My mom gave me The Handmaid’s Tale by Margaret Atwood for Christmas and it was just the right book to start off the year. There are so many parallels to what is going on in the U.S. at the moment; talk of walls and a new set of congresswomen as examples. Do not fear however, I will eschew using my political beliefs when writing this post.
As all historians know, the past is a great darkness, and filled with echoes. Voices may reach us from it, but what they say to us is imbued with the obscurity of the matrix out of which they come…
The book is centered around women even though there are male characters. The women have been banned from reading, writing, and making their own money. Procreation is the number one priority in this society, with other women in charge of keeping order. It is written in the first person, which if you don’t know already, I hate reading. I have never been one to enjoy reading about only one perspective because to me that’s unrealistic. However, I make an exception for this book. I loved the fact that I could only understand the motives of one person because I feel as if it was easier to get a sense of what was happening in the society without having to worry about a million different ideas. Instead, you get to be the one to create your own ideas of how others might be feeling in their positions. And that can be a very fun exercise for your own imagination.
To me Atwood is very poetic in the way she writes. She creates such vivid ideas through her detailed writing of the simple things in life that we take for granted.

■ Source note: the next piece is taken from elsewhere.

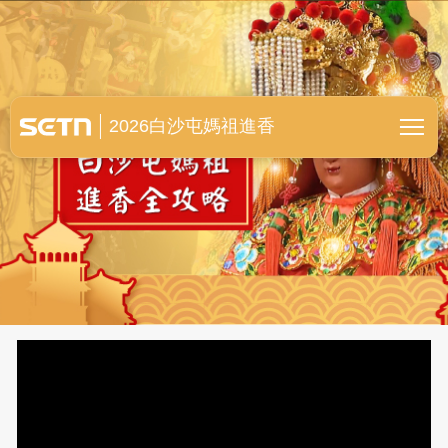
白沙屯媽祖進香全紀錄
2026白沙屯媽祖進香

Offred, the main character, tells us in such detail how much she misses her old life by being frank of how she was as a person between everything that happened before, and the life she is living in at the moment. The subject matter is not light and breezy, but it does make you think in a different context of what is possible in the world.
Where I am is not a prison but a privilege, as Aunt Lydia said, who was in love with either/or.
The bell that measures time is ringing. Time here is measured by bells, as once in nunneries. As in a nunnery too, there are few mirrors.
Post Script: I have no idea how the tv show holds up to the book. Maybe I will find out soon and write a post about it.